The group talked into the night. The black workers, who had been told that immigrants had come to "steal their jobs," learned that the immigrant workers had been recruited into indentured servitude. The immigrants learned that the African Americans in front of them had worked the welding jobs in the Gulf for years, until they were shut out of the industry to make way for cheaper, more exploitable workers—themselves.

The problems were clear. Then one African American resident, a welder who had been pushed out of work in the shipyards, asked the immigrants: What's the solution? What do you want?

An immigrant worker said, "All we want is citizenship. If we just had legal status, all our problems would be solved."
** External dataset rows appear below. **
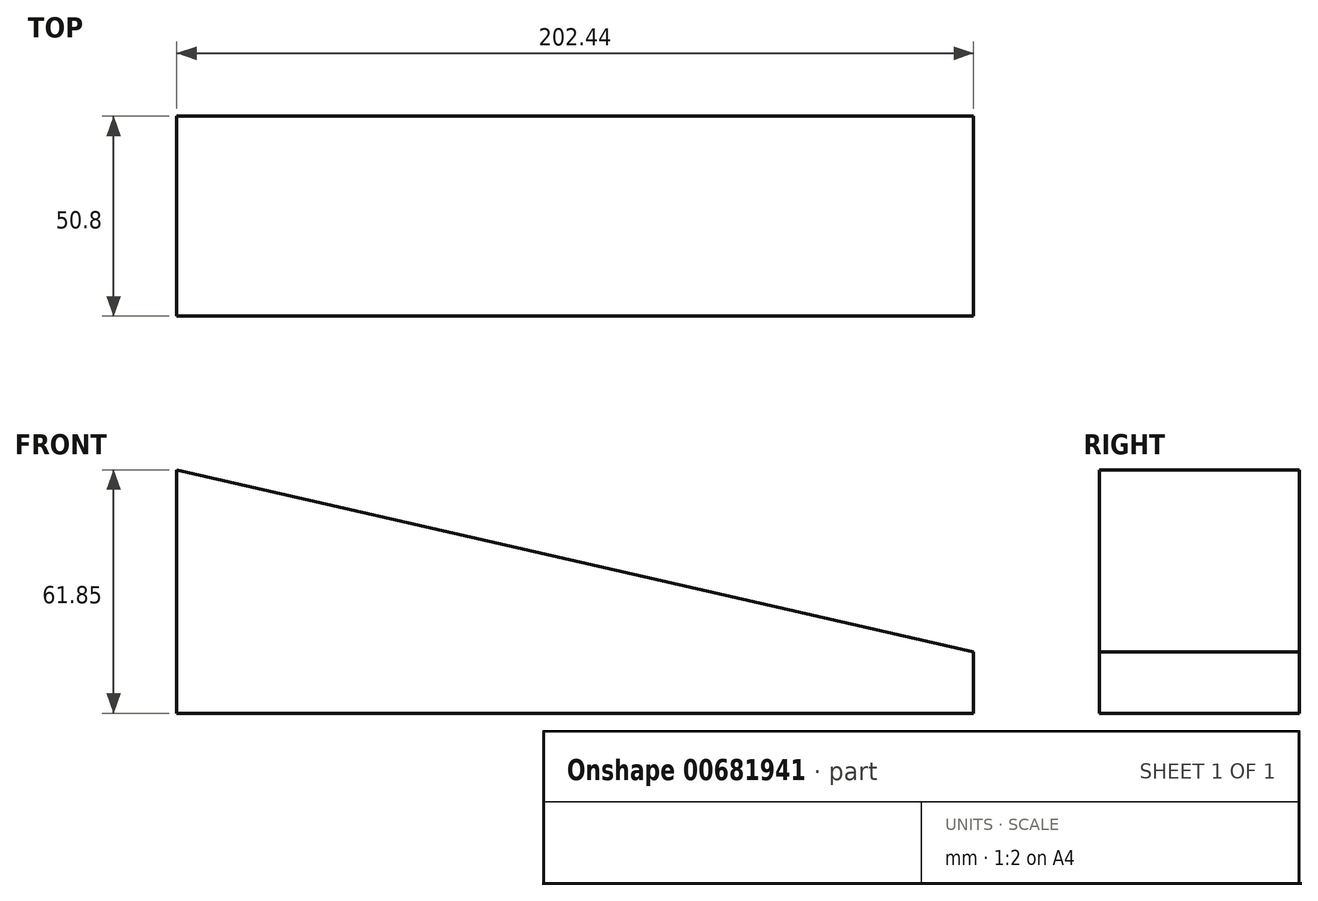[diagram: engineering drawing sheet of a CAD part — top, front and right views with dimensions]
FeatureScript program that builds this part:
annotation { "Feature Type Name" : "Feature", "Feature Type Description" : "" }
export const myFeature = defineFeature(function(context is Context, id is Id, definition is map)
    precondition{}
    {
        {
            var Q0;
            Q0=qCreatedBy(makeId("Front.planeOp"),FACE);
            var sketch = newSketch(context, id + "F0", { "sketchPlane" : qUnion([Q0])});
            skLineSegment(sketch, "E0", {"start": v(0, 9.78) * mm, "end": v(0, 61.85) * mm});
            skLineSegment(sketch, "E1", {"start": v(0, 61.85) * mm, "end": v(202.44, 15.62) * mm});
            skLineSegment(sketch, "E2", {"start": v(202.44, 15.62) * mm, "end": v(202.44, 0) * mm});
            skLineSegment(sketch, "E3", {"start": v(202.44, 0) * mm, "end": v(0, 0) * mm});
            skLineSegment(sketch, "E4", {"start": v(0, 0) * mm, "end": v(0, 9.78) * mm});
            skSolve(sketch);
        }
        {
            var Q0;
            Q0=makeQuery(id+"F0.imprint","IMPRINT",FACE,{"disambiguationData":[TD([[makeQuery(id+"F0.imprint","IMPRINT",EDGE,{"derivedFrom":sQuery(id+"F0.wireOp",EDGE,"E0")}),-1.0]])]});
            extrude(context, id + "F1", {"entities" : qUnion([Q0]), "oppositeDirection" : true, "depth" : 50.8 * mm, "offsetDistance" : 25.4 * mm});
        }
    });
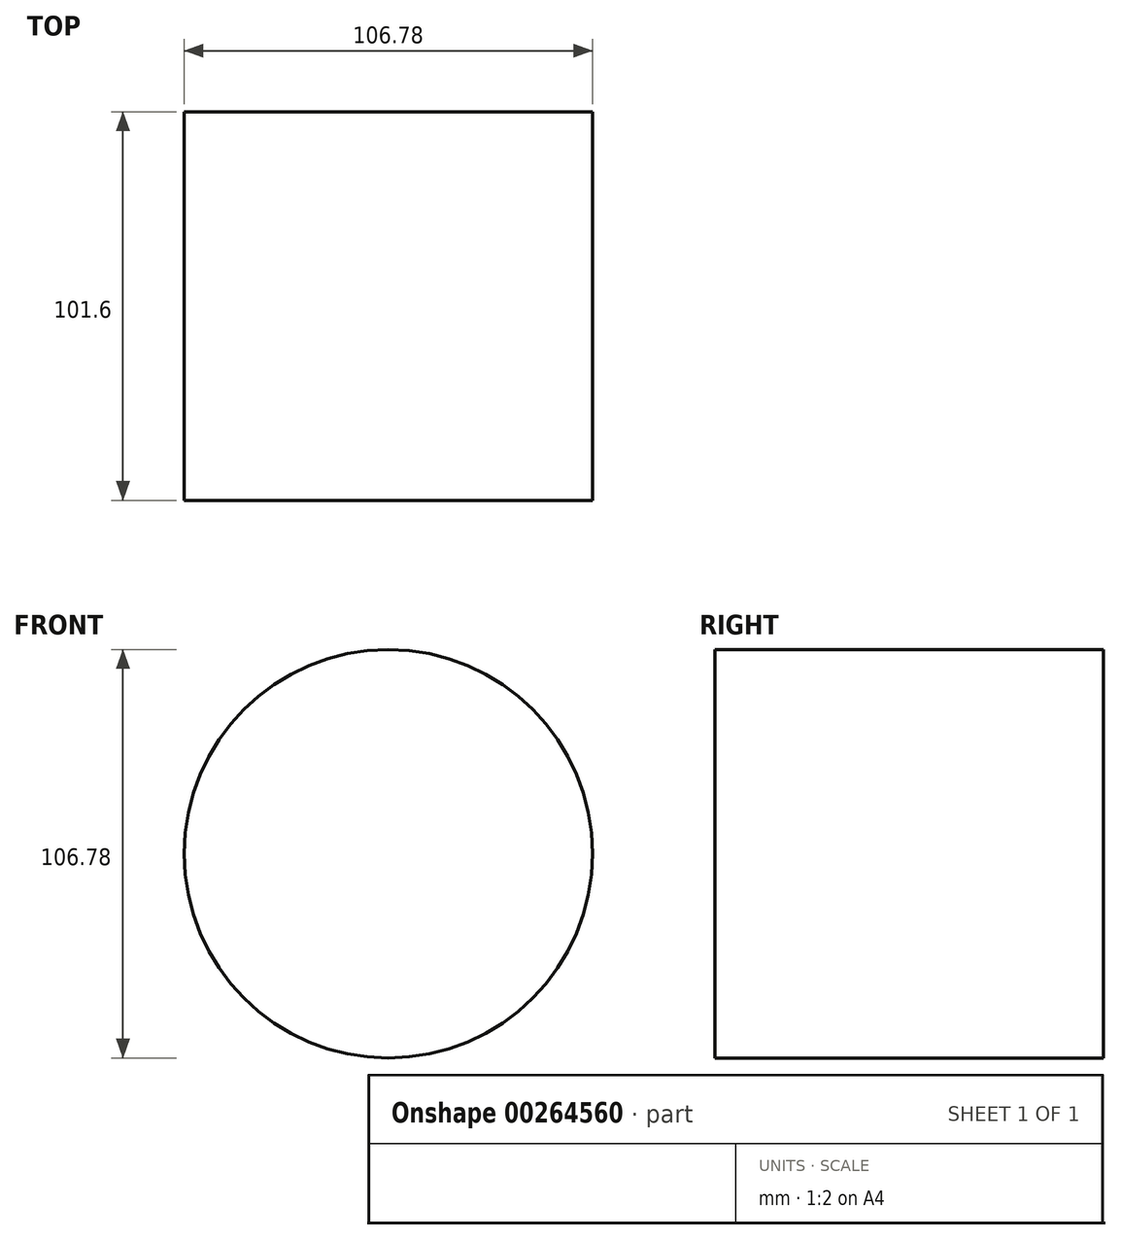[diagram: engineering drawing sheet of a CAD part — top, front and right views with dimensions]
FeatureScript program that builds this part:
annotation { "Feature Type Name" : "Feature", "Feature Type Description" : "" }
export const myFeature = defineFeature(function(context is Context, id is Id, definition is map)
    precondition{}
    {
        {
            var Q0;
            Q0=qCreatedBy(makeId("Front.planeOp"),FACE);
            var sketch = newSketch(context, id + "F0", { "sketchPlane" : qUnion([Q0])});
            skCircle(sketch, "E0", {"center": v(0, 0) * mm, "radius": 53.39 * mm});
            skSolve(sketch);
        }
        {
            var Q0;
            Q0=makeQuery(id+"F0.imprint","IMPRINT",FACE,{"disambiguationData":[TD([[makeQuery(id+"F0.imprint","IMPRINT",EDGE,{"derivedFrom":sQuery(id+"F0.wireOp",EDGE,"E0")}),1.0]])]});
            extrude(context, id + "F1", {"entities" : qUnion([Q0]), "depth" : 101.6 * mm});
        }
    });
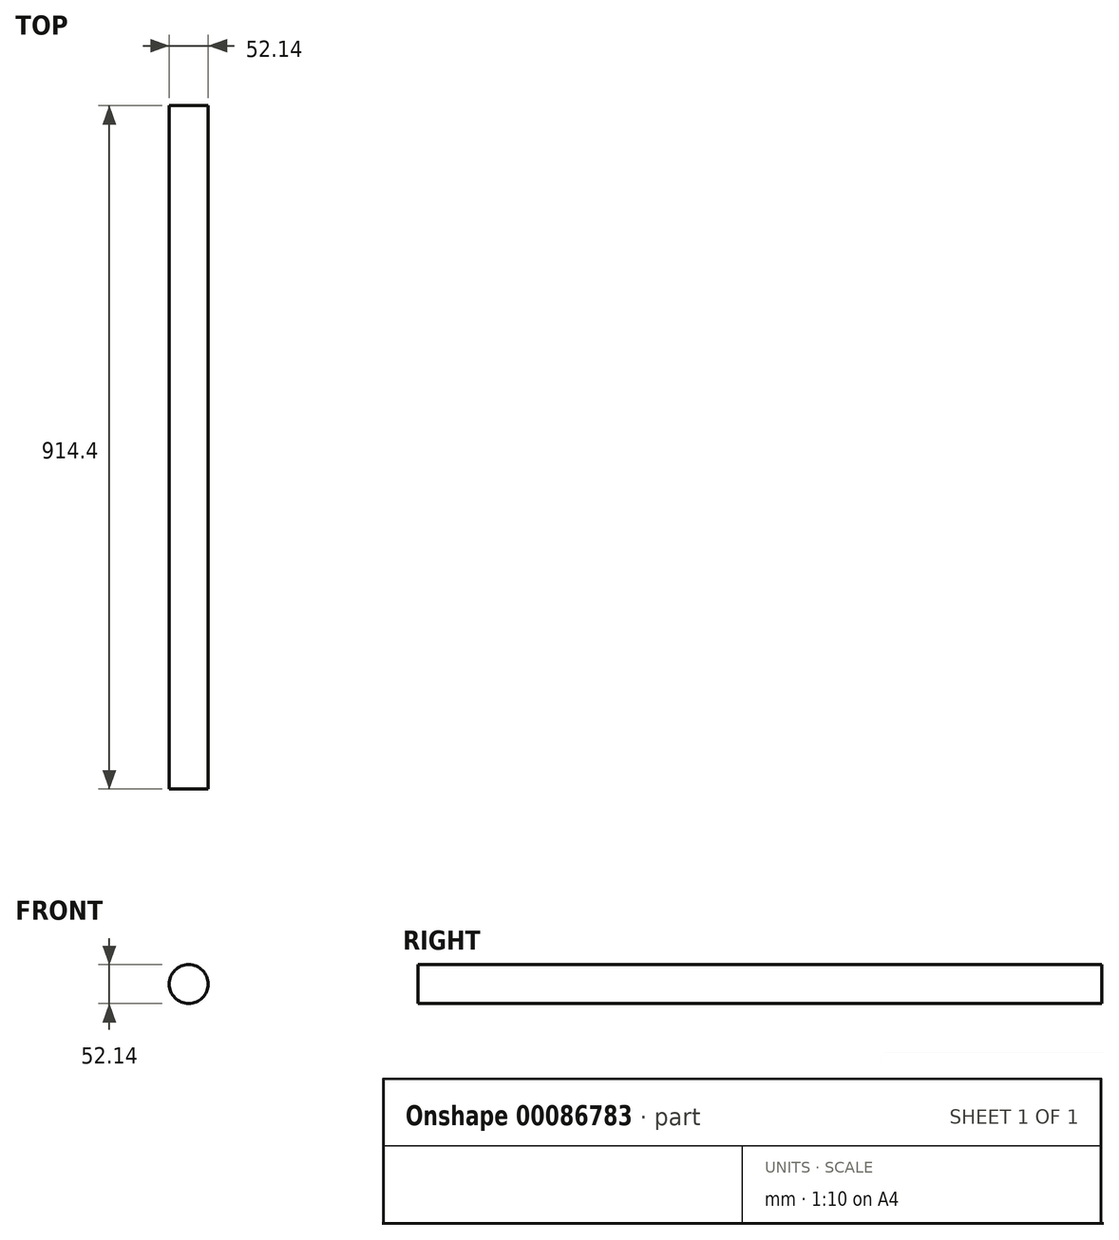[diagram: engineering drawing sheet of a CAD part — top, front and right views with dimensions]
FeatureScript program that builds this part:
annotation { "Feature Type Name" : "Feature", "Feature Type Description" : "" }
export const myFeature = defineFeature(function(context is Context, id is Id, definition is map)
    precondition{}
    {
        {
            var Q0;
            Q0=qCreatedBy(makeId("Front.planeOp"),FACE);
            var sketch = newSketch(context, id + "F0", { "sketchPlane" : qUnion([Q0])});
            skCircle(sketch, "E0", {"center": v(0, 0) * mm, "radius": 26.07 * mm});
            skSolve(sketch);
        }
        {
            var Q0;
            Q0 = qSketchRegion(id + "F0", true);
            extrude(context, id + "F1", {"entities" : qUnion([Q0]), "depth" : 914.4 * mm});
        }
    });
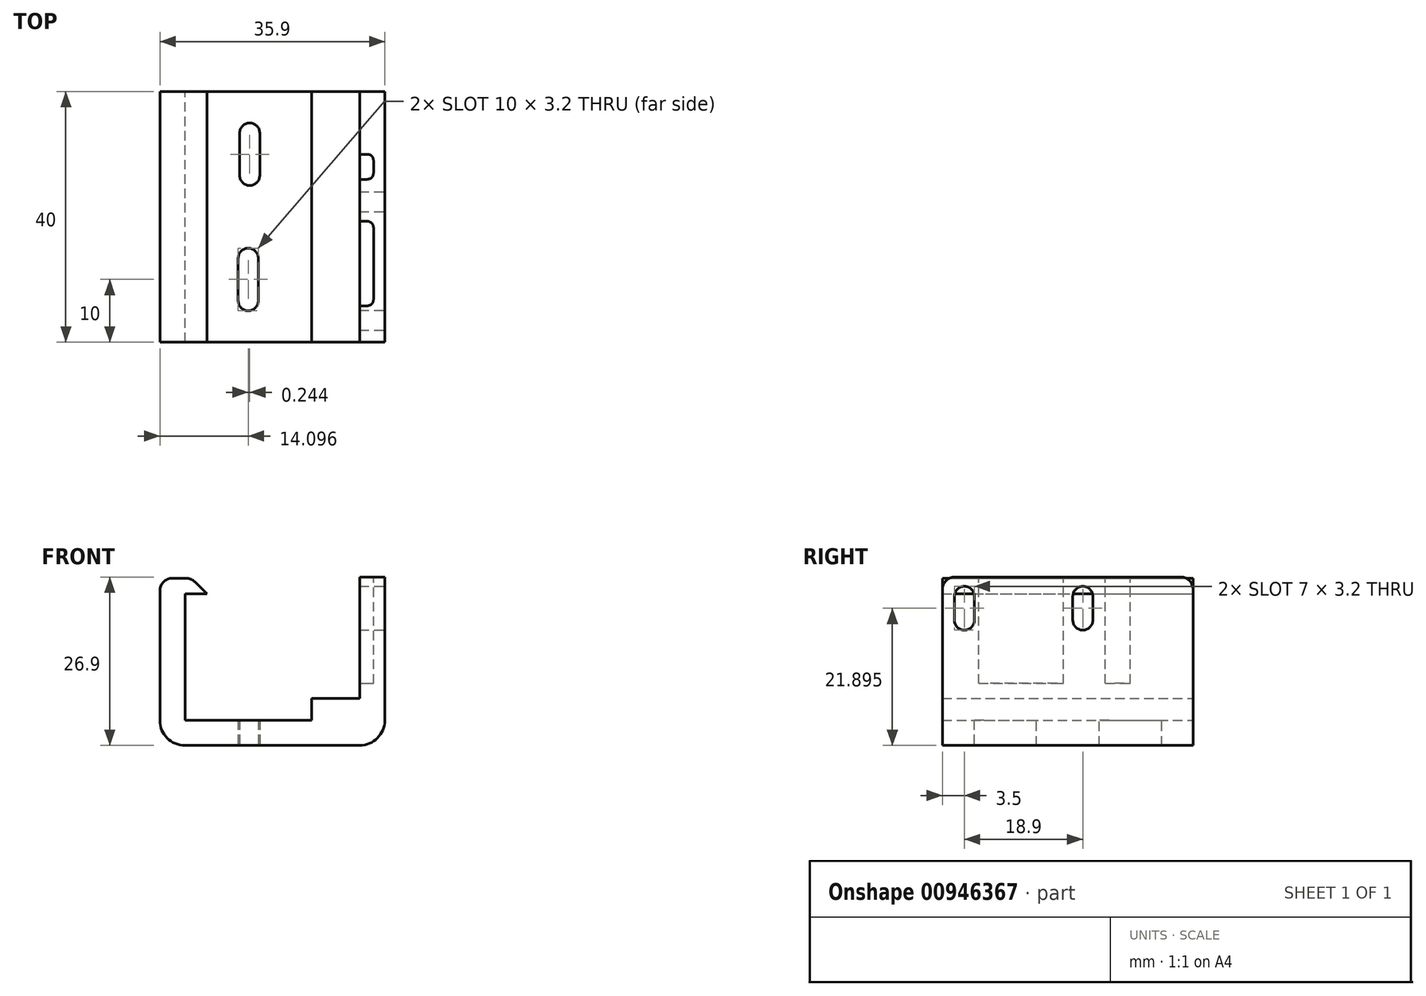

The African American gentleman gestured to the desolate trailer park around him. "We got citizenship," he said. "They gave us legal status. And look at what happened to us."

He was right. For poor communities of color in the post-Katrina South—and all across America—citizenship isn't enough. Their real fight is for first-class citizenship.

That courage of black and immigrant communities is the most enduring legacy of Katrina.

That conversation in the FEMA trailer park has driven four years of organizing work across race, class, and citizenship lines. Our goal: to radically expand democracy so it reaches the places where people are most stripped of power—homeless encampments, evacuation shelters, day labor corners, detention centers, labor camps. That means building the ability of poor communities of color to wield power over the decisions that impact their lives.

Out of the homeless encampments and neighborhoods in New Orleans, African American residents built a membership organization called STAND With Dignity. STAND lead a statewide fight for new evacuation standards—and won. Across the day labor corners in the post-Katrina landscape, reconstruction workers organized the Congress of Day Laborers. Members of the Congress are now leading the strategy to shut down the day-labor-to-detention pipeline in the Southeast United States. And throughout the hidden labor camps of the South, H2B guest workers have escaped from forced labor to build the Alliance of Guestworkers for Dignity, an emerging national organization of guest workers. The Alliance is now running dramatic campaigns to shift national debate and federal policy to focus on the intersection of civil and labor rights.

Through their campaigns, poor people of color who were treated as disposable in the wake of Katrina—or were downright discarded—are winning grassroots organizing and policy victories on behalf of all communities and all workers. In the coming weeks, I'll be telling more stories about how we can all follow through on the fights they've started.

Five years after Katrina, their work is a legacy of the storm that we can't do without.